(INPUT RECORDS begins)

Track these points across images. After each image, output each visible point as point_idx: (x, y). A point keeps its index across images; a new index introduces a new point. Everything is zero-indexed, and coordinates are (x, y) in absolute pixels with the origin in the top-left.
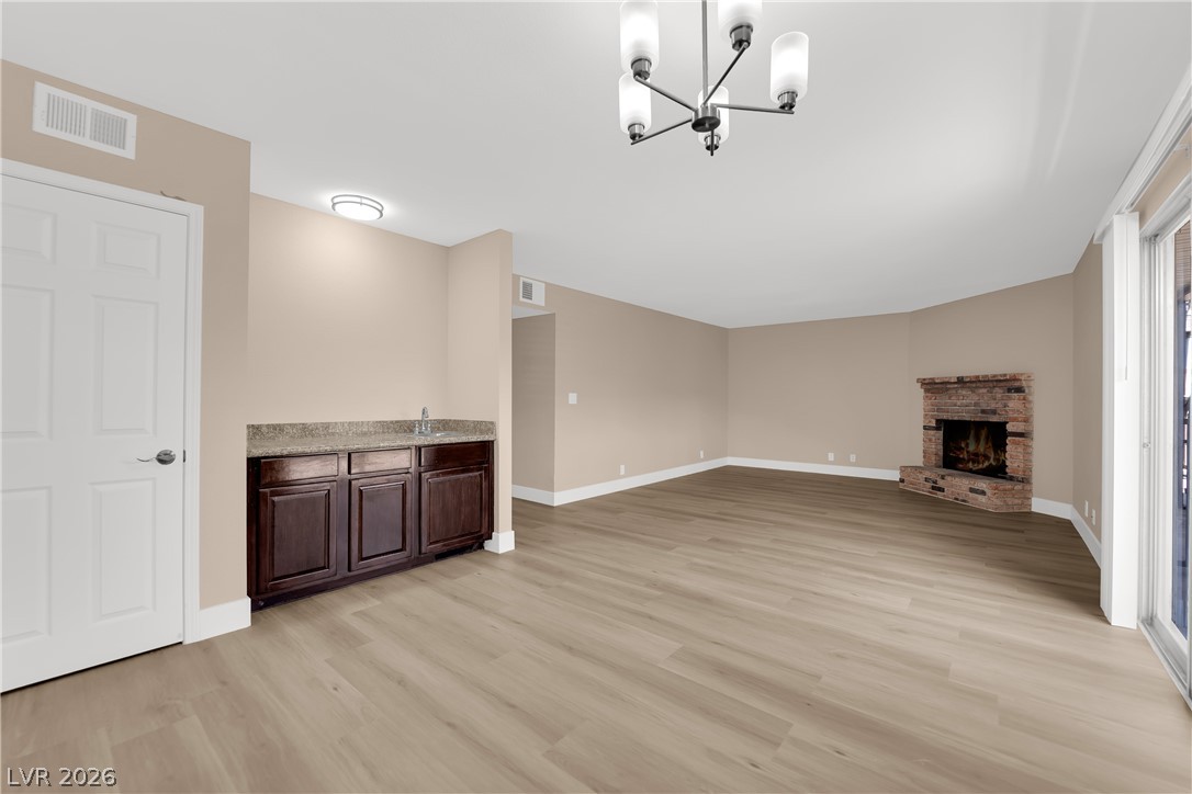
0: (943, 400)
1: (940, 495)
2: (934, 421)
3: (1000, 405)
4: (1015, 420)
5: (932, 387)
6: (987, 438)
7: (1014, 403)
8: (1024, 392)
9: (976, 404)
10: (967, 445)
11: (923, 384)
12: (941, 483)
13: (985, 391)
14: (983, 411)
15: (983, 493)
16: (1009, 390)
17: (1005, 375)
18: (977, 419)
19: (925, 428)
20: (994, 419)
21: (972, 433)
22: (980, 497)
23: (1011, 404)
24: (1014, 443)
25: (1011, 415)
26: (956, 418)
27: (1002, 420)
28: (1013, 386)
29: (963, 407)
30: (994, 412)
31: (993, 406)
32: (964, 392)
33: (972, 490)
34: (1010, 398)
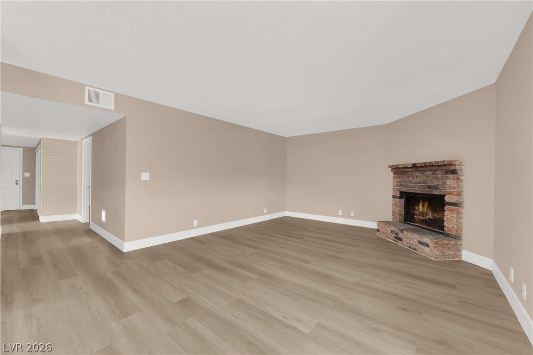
0: (405, 179)
1: (400, 243)
2: (399, 193)
3: (440, 183)
4: (451, 193)
5: (399, 171)
6: (428, 206)
7: (450, 182)
8: (457, 173)
9: (425, 182)
10: (419, 208)
11: (392, 169)
12: (401, 235)
13: (429, 173)
14: (429, 187)
15: (428, 245)
16: (447, 172)
17: (444, 162)
18: (425, 192)
19: (393, 197)
20: (437, 192)
21: (421, 203)
22: (425, 248)
23: (448, 182)
24: (450, 210)
25: (448, 190)
26: (412, 191)
27: (441, 193)
28: (449, 169)
29: (416, 184)
30: (436, 188)
31: (436, 183)
32: (417, 174)
33: (420, 242)
34: (447, 178)
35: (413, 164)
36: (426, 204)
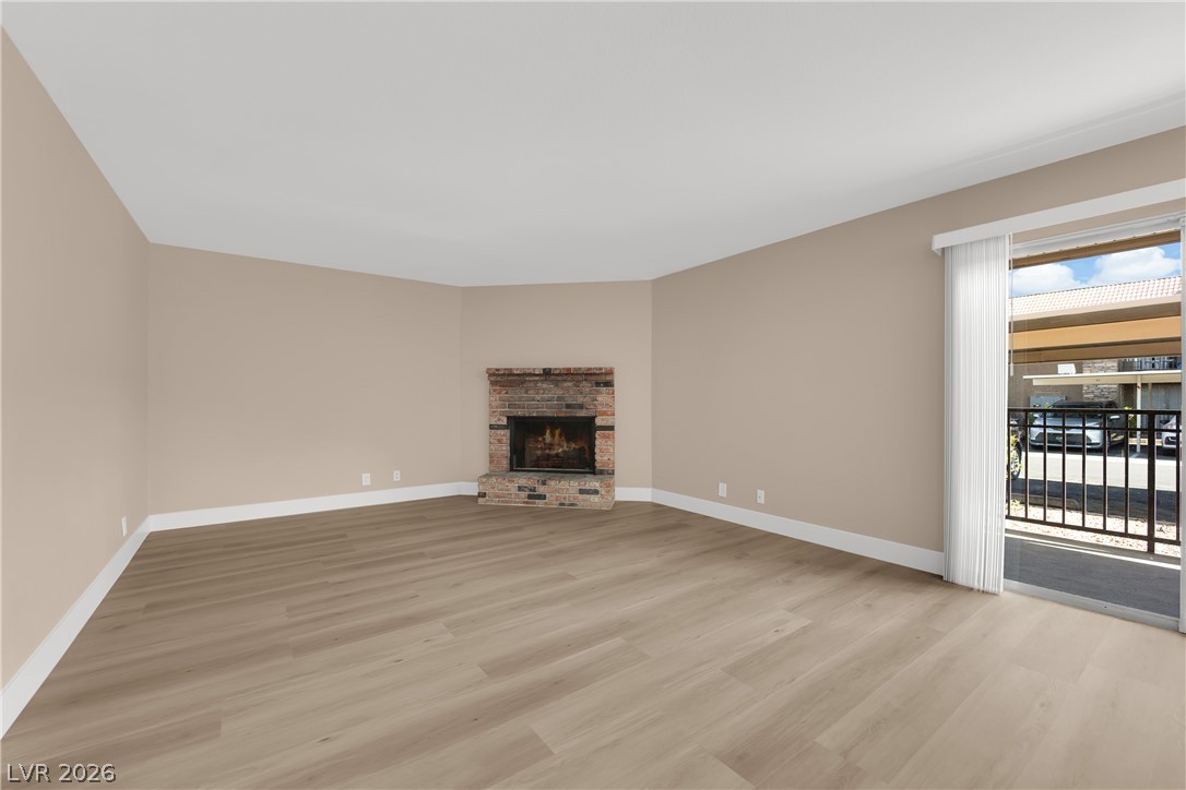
0: (517, 394)
1: (540, 503)
2: (505, 420)
3: (588, 399)
4: (604, 413)
5: (503, 380)
6: (560, 435)
7: (602, 398)
8: (613, 386)
9: (559, 399)
10: (544, 439)
11: (490, 375)
12: (541, 490)
13: (570, 384)
14: (568, 406)
15: (596, 492)
16: (598, 384)
17: (601, 369)
18: (563, 415)
19: (492, 427)
20: (582, 413)
21: (548, 431)
22: (595, 499)
23: (600, 398)
24: (604, 437)
25: (600, 408)
26: (535, 415)
27: (591, 414)
28: (602, 379)
29: (542, 402)
30: (581, 406)
31: (580, 400)
32: (545, 386)
33: (582, 492)
34: (599, 392)
35: (544, 370)
36: (557, 432)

(INPUT RECORDS ends)

→ **WHAT IS EXPECTED**
Print all of the material above word for word, leaving out the pictures.

→ **RESULT**
Track these points across images. After each image, output each visible point as point_idx: (x, y). A point keeps its index across images; a new index introduces a new point. Everything is zero-indexed, and coordinates are (x, y) in absolute pixels with the origin in the top-left.
0: (943, 400)
1: (940, 495)
2: (934, 421)
3: (1000, 405)
4: (1015, 420)
5: (932, 387)
6: (987, 438)
7: (1014, 403)
8: (1024, 392)
9: (976, 404)
10: (967, 445)
11: (923, 384)
12: (941, 483)
13: (985, 391)
14: (983, 411)
15: (983, 493)
16: (1009, 390)
17: (1005, 375)
18: (977, 419)
19: (925, 428)
20: (994, 419)
21: (972, 433)
22: (980, 497)
23: (1011, 404)
24: (1014, 443)
25: (1011, 415)
26: (956, 418)
27: (1002, 420)
28: (1013, 386)
29: (963, 407)
30: (994, 412)
31: (993, 406)
32: (964, 392)
33: (972, 490)
34: (1010, 398)
0: (405, 179)
1: (400, 243)
2: (399, 193)
3: (440, 183)
4: (451, 193)
5: (399, 171)
6: (428, 206)
7: (450, 182)
8: (457, 173)
9: (425, 182)
10: (419, 208)
11: (392, 169)
12: (401, 235)
13: (429, 173)
14: (429, 187)
15: (428, 245)
16: (447, 172)
17: (444, 162)
18: (425, 192)
19: (393, 197)
20: (437, 192)
21: (421, 203)
22: (425, 248)
23: (448, 182)
24: (450, 210)
25: (448, 190)
26: (412, 191)
27: (441, 193)
28: (449, 169)
29: (416, 184)
30: (436, 188)
31: (436, 183)
32: (417, 174)
33: (420, 242)
34: (447, 178)
35: (413, 164)
36: (426, 204)
0: (517, 394)
1: (540, 503)
2: (505, 420)
3: (588, 399)
4: (604, 413)
5: (503, 380)
6: (560, 435)
7: (602, 398)
8: (613, 386)
9: (559, 399)
10: (544, 439)
11: (490, 375)
12: (541, 490)
13: (570, 384)
14: (568, 406)
15: (596, 492)
16: (598, 384)
17: (601, 369)
18: (563, 415)
19: (492, 427)
20: (582, 413)
21: (548, 431)
22: (595, 499)
23: (600, 398)
24: (604, 437)
25: (600, 408)
26: (535, 415)
27: (591, 414)
28: (602, 379)
29: (542, 402)
30: (581, 406)
31: (580, 400)
32: (545, 386)
33: (582, 492)
34: (599, 392)
35: (544, 370)
36: (557, 432)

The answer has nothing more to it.